The collaboration shows a practical way to perform quantum error correction on high-performing quantum low density parity check codes using a shared cavity to link qubits. The method avoids physically moving qubits and keeps the number of steps fixed, which makes systems easier to scale and operate. The results were presented on September 15, 2025 at CERN by BTQ’s Chief Quantum Officer, Dr. Gavin Brennen.

Why This Matters

• Simpler control: Many qubits can be checked in a constant number of steps which reduces complexity and speeds progress.
• Fewer failure points: No qubit shuttling or swapping means fewer opportunities for mistakes during operation.
• Built on equipment within reach today: The shared cavity approach targets performance levels that leading laboratories already pursue which shortens the path from paper to prototype.
• Aligned with leading hardware roadmaps: The team outlines a trilayer architecture that fits neutral atom platforms which are a promising route to large scale quantum systems.

The study demonstrates that some of the best performing quantum error correcting codes can be measured in a fault tolerant way by connecting qubits through a shared cavity mode. Recent advances in cavity mediated many body gates make this possible and remove the need to move qubits around. Simulations that include realistic noise sources show promising performance and suggest that this approach can be engineered with cooperativity ranges accessible to platforms like neutral atom quantum computers.

Gavin K. Brennen, Professor at Macquarie University and Chief Quantum Officer of BTQ Technologies, commented: “I am very happy with the outcome of our BTQ and Macquarie collaboration. Over the past decade there have been major advances in the development of better quantum error correction codes to make quantum computers work reliably, but implementing these on real quantum computers has remained a challenge. We show that the non local stabilizer checks in some of the highest performing qLDPC codes can be done in a fault tolerant way without moving qubits. By linking qubits through a shared cavity mode at performance levels within reach today we keep the circuit depth constant and simplify control. This gives a practical path to adopting these codes in platforms like neutral atom quantum computers.”

BTQ Technologies CEO Olivier Roussy Newton said: “Error correction is the bridge from lab experiments to reliable machines. This result turns a hard engineering challenge into a practical design choice by letting us check many qubits at once without moving them and with tools already available. For BTQ this shortens the path from research to working prototypes, lowers development risk and supports our roadmap in fault tolerant quantum processing applied to secure communications and cryptography.

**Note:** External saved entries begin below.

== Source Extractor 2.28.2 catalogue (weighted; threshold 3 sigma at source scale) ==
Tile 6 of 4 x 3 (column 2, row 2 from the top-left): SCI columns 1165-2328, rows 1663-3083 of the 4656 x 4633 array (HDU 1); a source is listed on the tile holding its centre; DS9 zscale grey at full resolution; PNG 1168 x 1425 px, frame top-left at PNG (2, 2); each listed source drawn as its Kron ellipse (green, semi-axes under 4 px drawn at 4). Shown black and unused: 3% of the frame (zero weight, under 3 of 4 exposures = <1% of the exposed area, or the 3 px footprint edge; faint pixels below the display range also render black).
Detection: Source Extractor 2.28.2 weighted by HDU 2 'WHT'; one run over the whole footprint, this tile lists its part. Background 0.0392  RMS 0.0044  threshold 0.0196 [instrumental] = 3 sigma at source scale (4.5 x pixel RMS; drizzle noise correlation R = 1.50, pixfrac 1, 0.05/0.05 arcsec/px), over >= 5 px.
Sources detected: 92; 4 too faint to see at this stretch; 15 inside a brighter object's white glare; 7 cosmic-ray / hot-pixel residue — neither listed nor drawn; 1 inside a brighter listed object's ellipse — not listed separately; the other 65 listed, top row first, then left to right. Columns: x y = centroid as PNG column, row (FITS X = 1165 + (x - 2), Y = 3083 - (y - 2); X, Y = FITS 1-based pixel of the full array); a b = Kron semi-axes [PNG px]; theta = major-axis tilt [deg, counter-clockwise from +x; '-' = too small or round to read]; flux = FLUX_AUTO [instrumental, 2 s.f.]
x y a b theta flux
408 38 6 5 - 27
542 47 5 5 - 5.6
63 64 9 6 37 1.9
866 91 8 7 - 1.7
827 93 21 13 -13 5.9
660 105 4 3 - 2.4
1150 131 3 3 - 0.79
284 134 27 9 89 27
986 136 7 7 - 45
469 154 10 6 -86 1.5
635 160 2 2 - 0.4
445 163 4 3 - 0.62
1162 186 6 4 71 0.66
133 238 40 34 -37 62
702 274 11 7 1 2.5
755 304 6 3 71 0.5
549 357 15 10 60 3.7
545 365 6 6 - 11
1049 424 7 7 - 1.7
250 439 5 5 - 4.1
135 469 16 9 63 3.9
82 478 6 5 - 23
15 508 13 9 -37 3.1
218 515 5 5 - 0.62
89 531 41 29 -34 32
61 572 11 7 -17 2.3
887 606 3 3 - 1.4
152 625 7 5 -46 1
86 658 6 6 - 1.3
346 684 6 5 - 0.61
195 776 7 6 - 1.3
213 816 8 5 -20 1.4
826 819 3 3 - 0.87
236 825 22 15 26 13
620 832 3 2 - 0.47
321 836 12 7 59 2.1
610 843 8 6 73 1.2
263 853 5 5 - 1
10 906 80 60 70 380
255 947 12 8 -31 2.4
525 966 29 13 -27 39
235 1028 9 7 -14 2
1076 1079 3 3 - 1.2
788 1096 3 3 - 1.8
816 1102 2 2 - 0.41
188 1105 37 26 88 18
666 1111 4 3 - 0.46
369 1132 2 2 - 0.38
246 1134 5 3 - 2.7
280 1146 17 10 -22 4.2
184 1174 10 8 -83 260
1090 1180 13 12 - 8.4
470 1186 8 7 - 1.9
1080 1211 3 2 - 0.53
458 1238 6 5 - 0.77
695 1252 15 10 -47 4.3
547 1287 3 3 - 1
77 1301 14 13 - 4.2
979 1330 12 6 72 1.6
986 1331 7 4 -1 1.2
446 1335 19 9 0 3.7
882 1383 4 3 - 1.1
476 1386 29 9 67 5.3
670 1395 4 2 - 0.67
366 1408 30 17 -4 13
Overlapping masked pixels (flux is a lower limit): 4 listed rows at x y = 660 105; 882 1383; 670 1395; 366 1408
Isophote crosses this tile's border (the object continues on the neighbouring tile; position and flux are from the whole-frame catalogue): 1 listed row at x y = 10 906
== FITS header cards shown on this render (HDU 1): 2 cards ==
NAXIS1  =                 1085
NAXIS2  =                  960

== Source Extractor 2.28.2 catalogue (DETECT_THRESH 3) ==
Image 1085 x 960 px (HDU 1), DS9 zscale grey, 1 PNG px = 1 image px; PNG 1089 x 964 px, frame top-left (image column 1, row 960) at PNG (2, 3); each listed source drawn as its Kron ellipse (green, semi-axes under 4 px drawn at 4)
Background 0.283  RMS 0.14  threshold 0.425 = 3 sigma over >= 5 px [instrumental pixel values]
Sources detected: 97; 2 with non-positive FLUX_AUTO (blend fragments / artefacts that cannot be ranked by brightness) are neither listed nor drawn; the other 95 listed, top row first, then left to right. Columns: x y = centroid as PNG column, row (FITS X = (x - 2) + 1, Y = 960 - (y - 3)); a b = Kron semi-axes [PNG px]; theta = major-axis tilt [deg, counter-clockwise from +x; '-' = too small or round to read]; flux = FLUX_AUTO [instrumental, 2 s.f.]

We plan to fold these methods into our platform work and hardware collaborations so we can deliver quantum secure products sooner with simpler control and stronger performance.”

These results support faster progress toward fault tolerant prototypes that can run longer and handle more complex algorithms. They provide a clearer path to applications in fault tolerant quantum processing for secure communications and advanced cryptography that align with BTQ product strategy.

The work uses hypergraph product and lifted product codes with nonlocal stabilizers. It relies on a deterministic cavity mediated many body gate to create and read nonlocal GHZ states and to measure stabilizers in constant depth. Circuit level noise simulations that include leakage and collective error show encouraging thresholds for hypergraph product codes and promising pseudothresholds for lifted product codes. The target hardware operates at cavity cooperativity in the range of roughly ten thousand to one million and uses a trilayer architecture that is compatible with neutral atom platforms.